The Turkish revani dessert is made from a semolina cake that’s soaked in simple syrup. Some revani recipes also add an extra touch, such as rose water, to the syrup to make the dessert even more fragrant.
This is one of the most popular desserts in Turkey. It is very original because it is a kind of pudding made from chicken breast, rice, milk, sugar, and cinnamon. “Tavuk göğsü” means “chicken breast”.
The legend says that one night the Sultan was craving for something sweet but the cooks of the palace were in a panic because there were not enough ingredients to make a pastry. They had the idea to use chicken breasts to create this unusual dessert.
In reality, tavuk göğüsü is very similar to blancmange, an English dessert from the Middle Ages.
The güllaç is an Ottoman dessert that is found especially during the month of Ramadan, it is cited in a cookbook retracing the banquet celebrating the circumcision of the son of Suleiman the Magnificent in 1539.
Considered as the ancestor of the baklava, the güllaç whose etymology comes from “güllü-aş” or “rose meal” has a unique texture with ingredients such as rose water, walnut, pomegranate, and milk. You can also find other fruits in some variants.
To prepare güllaç you must dip very thin sheets of phyllo dough in some sweet milk, then once well softened, superimpose them in a plate. Once in every two or three sheets of phyllo dough, you sprinkle walnuts, hazelnuts, pistachios, ground almonds, or coconut powder. Then the dish is covered with the milk used for dipping, fragrant rosewater, and/or vanilla. Everything is usually decorated with a line of chopped pistachios and a candied cherry (or pomegranate seeds, if in season).
This unique Turkish dessert consists of dried apricots that are first cooked in a lemon-flavored syrup until soft, then stuffed with kaymak—a type of clotted cream made with water buffalo milk. In the end, the apricots are rolled in ground pistachios.
Fruity, creamy, and nutty all at once, kaymaklı kayısı delivers an interesting combination of textures and flavors. To enhance their color, the apricots can also be simmered in red wine, and alternatively garnished with walnuts or hazelnuts, while blanched almonds can also be added to the cream filling.
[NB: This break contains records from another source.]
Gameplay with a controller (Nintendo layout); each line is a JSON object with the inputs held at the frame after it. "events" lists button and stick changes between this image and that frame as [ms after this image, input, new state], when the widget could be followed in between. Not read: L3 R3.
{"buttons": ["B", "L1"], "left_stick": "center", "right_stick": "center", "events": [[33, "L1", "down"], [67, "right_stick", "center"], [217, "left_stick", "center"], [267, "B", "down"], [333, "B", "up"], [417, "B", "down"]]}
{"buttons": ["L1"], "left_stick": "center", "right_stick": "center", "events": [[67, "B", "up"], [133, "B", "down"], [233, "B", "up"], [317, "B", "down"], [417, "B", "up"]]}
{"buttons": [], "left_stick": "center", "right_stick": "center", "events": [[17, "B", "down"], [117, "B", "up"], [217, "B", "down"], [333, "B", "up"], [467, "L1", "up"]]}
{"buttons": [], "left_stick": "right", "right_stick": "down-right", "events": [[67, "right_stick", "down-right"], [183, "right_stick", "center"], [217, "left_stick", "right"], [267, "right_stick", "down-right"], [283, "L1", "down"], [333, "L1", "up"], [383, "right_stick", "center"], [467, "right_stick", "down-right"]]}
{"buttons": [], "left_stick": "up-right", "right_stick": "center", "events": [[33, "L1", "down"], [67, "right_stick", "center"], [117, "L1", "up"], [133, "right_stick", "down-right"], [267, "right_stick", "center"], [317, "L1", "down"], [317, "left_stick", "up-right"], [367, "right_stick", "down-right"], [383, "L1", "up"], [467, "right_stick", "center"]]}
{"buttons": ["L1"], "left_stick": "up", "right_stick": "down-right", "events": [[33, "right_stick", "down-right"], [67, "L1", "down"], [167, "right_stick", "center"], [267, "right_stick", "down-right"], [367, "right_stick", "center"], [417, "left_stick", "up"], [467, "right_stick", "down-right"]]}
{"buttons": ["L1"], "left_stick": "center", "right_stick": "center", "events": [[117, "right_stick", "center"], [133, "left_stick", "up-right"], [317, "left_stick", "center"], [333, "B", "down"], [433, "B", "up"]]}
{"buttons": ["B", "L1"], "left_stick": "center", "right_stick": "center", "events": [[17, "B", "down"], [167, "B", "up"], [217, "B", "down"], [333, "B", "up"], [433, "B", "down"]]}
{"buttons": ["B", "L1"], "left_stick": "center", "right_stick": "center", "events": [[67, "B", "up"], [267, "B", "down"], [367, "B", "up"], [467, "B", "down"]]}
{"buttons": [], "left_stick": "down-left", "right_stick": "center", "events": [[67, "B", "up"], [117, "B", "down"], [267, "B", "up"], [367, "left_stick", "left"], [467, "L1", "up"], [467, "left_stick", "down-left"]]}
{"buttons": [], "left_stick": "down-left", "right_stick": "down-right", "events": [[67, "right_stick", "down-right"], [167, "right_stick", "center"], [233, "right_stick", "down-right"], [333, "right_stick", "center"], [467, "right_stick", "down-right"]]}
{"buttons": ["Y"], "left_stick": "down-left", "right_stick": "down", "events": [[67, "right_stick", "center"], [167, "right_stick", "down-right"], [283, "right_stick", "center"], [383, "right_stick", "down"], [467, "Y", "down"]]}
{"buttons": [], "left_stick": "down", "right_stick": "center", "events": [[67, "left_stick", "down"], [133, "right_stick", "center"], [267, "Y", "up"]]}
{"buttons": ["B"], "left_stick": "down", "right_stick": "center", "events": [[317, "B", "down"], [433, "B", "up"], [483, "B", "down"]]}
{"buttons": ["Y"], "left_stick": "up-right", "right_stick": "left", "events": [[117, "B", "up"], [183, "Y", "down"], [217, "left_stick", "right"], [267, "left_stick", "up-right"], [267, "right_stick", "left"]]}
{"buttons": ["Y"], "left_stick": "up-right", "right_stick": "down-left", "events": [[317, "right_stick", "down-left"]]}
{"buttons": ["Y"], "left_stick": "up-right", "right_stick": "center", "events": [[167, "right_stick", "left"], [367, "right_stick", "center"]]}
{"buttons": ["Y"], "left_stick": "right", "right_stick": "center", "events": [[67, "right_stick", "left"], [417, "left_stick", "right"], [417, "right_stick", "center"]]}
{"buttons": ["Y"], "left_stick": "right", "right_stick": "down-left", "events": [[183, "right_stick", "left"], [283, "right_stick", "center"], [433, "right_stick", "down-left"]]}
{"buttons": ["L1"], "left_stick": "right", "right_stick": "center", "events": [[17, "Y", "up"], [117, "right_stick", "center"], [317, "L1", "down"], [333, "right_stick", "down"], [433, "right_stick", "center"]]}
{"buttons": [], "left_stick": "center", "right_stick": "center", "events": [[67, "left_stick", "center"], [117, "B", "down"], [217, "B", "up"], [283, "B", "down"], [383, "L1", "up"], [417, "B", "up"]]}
“Ayva tatlısı” means quince dessert. These are half quinces cooked in a light syrup, then in the oven, and finally into a thicker syrup. After over an hour of cooking, the quince is very tender and sweet, and is eaten with a spoon and always served with “kaymak” which is a delicious buffalo milk cream. It is also sprinkled with pistachios or walnuts.
There is also an alternative version with pumpkins called “kabak tatlısı”.
Made with a special kind of dehydrated bread soaked in sugar syrup, the ekmek kadayıfı is traditionally prepared during Turkish religious celebrations such as Şeker Bayramı (lit. festival of sweets), which marks the end of Ramadan, the Islamic holy month of fasting.
This simple, yet bountiful dessert is topped with a dollop of thick Turkish clotted cream called kaymak, and it is served sprinkled with either roughly crushed pistachios or walnuts. For those who like their desserts to be a little lower on the sweet scale, the sugar syrup can be flavored with lemon juice, which adds a nice hint of fresh tartness to this heavily sweetened bread pudding.
Kadayif is a Turkish dessert made from shredded wheat with Turkish pistachios and sugar syrup. Bearing a resemblance to Künefe, Kadayif does not have cheese, and is eaten cold. Shredded wheat is pressed out in sheets and then rolled around a center of pistachio.